All in all, I find the Pennhurst found footage curiously unsatisfying. The backstory clearly isn’t real, and as a piece of storytelling, it fails to answer any of the questions that — as YouTuber Nick Nocturne of Night Mind posits in his How To Make A Web Series lessons — are essential for a successful found footage project: Who is uploading the footage? Why? How did they get a hold of it? The answers to these questions don’t need to be elaborate, but we just don’t know what the uploader’s relationship is to the people in the videos, and we don’t have any information — believable or otherwise — about how the uploader acquired the footage in the first place.

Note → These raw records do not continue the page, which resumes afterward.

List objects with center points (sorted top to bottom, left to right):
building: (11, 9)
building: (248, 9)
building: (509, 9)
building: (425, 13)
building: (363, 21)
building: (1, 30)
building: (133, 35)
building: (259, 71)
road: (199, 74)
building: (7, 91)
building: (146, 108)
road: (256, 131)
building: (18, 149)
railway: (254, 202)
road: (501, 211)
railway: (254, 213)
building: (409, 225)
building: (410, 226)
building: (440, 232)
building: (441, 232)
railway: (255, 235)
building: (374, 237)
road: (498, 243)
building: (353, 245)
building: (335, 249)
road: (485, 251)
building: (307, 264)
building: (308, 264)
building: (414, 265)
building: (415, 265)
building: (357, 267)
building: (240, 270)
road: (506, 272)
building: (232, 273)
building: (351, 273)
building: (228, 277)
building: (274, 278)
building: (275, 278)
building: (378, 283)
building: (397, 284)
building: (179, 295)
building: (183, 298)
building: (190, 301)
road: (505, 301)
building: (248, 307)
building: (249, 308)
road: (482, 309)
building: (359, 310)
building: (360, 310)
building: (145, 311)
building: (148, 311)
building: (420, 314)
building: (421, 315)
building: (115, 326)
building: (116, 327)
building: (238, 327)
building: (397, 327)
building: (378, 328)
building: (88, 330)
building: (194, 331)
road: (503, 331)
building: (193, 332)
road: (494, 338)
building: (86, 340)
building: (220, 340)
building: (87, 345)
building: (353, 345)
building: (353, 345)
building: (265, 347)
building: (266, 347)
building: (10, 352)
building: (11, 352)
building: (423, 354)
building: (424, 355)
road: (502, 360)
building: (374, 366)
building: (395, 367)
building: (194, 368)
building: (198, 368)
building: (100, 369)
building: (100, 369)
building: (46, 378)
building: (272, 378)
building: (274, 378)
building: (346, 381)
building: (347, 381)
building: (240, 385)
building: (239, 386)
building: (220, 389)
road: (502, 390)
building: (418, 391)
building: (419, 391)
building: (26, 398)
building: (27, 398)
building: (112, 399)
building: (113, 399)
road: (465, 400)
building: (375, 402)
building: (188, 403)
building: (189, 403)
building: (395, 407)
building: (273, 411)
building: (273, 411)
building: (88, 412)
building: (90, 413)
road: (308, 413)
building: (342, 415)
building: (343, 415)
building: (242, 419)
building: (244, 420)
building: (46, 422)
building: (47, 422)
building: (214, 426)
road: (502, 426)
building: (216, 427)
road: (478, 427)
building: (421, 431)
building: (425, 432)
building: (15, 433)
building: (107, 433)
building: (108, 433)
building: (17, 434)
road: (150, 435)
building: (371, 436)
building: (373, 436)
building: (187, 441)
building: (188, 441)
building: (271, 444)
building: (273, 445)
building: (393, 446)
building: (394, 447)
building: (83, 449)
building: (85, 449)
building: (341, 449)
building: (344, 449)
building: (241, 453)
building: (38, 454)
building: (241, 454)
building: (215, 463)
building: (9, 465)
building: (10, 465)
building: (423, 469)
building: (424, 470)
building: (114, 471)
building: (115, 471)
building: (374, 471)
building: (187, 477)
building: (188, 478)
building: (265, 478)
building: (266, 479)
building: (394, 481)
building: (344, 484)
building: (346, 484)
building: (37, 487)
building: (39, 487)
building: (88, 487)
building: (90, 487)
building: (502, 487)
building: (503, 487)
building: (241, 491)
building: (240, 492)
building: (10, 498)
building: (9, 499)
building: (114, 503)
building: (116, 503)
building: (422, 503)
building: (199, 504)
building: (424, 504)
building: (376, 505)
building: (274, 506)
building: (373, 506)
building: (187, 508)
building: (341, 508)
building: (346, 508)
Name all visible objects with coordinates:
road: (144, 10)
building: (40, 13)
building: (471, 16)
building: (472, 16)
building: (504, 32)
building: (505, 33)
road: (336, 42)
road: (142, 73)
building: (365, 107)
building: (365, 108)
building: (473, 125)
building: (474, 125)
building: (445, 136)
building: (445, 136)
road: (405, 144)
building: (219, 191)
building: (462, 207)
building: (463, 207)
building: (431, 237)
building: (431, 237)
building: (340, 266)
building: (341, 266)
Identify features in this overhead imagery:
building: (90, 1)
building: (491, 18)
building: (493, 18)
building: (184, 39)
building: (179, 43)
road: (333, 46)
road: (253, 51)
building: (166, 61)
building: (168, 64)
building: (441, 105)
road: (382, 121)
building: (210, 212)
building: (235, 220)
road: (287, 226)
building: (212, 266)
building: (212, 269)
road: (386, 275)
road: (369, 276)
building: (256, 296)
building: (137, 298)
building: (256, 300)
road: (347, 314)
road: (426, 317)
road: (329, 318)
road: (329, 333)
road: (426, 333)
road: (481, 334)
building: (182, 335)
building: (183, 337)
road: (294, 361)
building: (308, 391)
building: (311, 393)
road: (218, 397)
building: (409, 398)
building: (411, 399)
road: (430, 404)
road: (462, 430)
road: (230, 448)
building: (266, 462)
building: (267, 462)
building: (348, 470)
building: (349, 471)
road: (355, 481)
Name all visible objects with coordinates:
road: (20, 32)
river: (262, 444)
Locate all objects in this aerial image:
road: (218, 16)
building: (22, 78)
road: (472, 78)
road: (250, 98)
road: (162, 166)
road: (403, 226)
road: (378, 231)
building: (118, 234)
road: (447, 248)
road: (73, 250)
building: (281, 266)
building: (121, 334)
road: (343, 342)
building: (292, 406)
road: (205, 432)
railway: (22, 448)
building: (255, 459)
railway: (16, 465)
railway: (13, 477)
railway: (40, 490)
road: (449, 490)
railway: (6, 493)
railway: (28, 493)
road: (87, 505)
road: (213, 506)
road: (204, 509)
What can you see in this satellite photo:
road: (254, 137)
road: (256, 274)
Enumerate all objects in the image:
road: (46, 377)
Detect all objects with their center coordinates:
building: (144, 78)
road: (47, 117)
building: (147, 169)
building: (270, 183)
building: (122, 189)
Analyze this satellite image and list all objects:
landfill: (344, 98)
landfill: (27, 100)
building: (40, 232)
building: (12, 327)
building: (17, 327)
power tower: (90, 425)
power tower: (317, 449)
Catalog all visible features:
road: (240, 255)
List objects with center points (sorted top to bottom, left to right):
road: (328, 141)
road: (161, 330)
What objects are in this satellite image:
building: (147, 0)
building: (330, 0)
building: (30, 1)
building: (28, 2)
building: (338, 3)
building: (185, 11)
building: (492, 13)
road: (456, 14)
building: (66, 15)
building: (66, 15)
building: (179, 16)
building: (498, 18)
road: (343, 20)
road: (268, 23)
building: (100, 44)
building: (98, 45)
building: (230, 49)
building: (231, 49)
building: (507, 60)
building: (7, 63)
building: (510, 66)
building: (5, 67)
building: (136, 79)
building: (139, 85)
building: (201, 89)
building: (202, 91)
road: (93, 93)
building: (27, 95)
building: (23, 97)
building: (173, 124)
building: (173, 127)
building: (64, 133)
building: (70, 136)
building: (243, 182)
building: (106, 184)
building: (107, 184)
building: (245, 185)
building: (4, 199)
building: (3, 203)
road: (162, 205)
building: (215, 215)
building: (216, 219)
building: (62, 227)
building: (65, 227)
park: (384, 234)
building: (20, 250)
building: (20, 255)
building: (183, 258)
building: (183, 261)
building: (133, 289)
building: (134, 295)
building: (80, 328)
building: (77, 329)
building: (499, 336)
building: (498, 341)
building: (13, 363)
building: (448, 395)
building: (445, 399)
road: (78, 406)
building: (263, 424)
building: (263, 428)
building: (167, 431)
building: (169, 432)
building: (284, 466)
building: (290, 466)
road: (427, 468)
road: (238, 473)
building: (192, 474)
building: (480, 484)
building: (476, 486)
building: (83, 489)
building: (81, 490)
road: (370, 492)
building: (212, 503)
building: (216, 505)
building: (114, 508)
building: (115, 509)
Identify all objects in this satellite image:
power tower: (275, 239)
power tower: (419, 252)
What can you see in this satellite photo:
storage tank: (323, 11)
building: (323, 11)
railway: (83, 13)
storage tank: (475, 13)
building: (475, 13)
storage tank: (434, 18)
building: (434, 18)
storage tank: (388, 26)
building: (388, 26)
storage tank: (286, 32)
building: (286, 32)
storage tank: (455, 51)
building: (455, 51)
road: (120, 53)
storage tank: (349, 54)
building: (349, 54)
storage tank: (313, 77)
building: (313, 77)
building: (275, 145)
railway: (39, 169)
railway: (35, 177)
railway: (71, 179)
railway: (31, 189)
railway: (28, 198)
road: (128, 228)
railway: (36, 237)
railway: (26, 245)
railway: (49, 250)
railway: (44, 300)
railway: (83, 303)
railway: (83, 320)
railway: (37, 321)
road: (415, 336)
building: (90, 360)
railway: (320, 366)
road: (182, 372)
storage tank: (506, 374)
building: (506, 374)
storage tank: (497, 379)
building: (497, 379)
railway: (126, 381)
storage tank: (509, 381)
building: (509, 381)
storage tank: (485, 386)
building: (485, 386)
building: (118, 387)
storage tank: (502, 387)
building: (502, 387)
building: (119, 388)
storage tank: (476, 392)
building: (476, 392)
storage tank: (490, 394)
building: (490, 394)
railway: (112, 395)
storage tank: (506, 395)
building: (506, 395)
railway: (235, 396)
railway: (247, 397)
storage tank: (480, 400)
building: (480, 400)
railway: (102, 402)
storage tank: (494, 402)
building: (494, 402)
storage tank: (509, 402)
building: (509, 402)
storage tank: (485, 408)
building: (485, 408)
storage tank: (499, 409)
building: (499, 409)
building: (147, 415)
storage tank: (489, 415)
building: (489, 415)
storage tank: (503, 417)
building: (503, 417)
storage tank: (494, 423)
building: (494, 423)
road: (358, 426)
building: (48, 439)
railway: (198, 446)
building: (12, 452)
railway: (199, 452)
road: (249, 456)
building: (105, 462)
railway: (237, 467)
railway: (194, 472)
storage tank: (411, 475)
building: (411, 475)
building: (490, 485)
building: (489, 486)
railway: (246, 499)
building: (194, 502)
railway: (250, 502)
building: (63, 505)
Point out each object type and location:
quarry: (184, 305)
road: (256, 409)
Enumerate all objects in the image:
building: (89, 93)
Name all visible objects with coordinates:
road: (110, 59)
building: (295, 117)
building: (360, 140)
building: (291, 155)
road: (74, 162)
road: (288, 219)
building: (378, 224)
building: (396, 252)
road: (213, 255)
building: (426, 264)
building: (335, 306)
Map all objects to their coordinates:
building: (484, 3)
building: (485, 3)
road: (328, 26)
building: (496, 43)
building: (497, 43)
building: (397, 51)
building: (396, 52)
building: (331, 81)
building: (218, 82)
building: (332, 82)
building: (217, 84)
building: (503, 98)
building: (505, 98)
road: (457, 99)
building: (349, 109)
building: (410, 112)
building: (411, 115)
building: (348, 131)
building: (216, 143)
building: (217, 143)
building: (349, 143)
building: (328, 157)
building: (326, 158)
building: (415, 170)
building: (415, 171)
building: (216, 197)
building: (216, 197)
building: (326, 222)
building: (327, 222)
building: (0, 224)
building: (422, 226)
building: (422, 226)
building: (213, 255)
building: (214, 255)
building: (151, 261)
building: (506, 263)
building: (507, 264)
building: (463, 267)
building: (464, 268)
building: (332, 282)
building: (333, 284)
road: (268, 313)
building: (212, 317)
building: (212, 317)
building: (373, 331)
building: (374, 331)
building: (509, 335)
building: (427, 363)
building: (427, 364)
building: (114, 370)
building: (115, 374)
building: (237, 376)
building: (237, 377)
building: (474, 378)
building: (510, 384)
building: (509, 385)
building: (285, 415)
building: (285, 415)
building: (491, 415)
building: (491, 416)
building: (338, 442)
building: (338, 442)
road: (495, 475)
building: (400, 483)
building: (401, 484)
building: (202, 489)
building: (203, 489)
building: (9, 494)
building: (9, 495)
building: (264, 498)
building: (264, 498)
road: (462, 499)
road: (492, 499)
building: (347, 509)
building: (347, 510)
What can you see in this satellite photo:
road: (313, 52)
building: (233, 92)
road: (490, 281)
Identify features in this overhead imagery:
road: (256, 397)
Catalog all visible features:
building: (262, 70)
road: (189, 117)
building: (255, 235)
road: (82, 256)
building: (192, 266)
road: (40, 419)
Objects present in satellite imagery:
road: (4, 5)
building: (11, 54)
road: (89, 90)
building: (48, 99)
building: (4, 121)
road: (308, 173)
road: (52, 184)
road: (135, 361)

Also, it’s… honestly kind of boring.
However, as ScareTheater points out, the story’s unsatisfying nature is also what lends it what realism it has: The Pennhurst found footage is mundane, nothing more than two college students goofing around in an eerie location with a problematic past. There’s nothing creeping behind them in the footage; nothing chases them outright; there isn’t even a distinct moment at the end where we get the hint of something untoward happening to them — we just get a shot of the woods, and a black screen, with no indication of what the connection between them might be. It is, in short, pretty much what you’d expect from regular people — not seasoned paranormal investigators; not skilled photographers or filmmakers; just two kids hanging out together on a spring weekend — who choose to spend their spare time taking a walk in the woods around some abandoned buildings.
So, y’know, there’s that. Do with it what you will.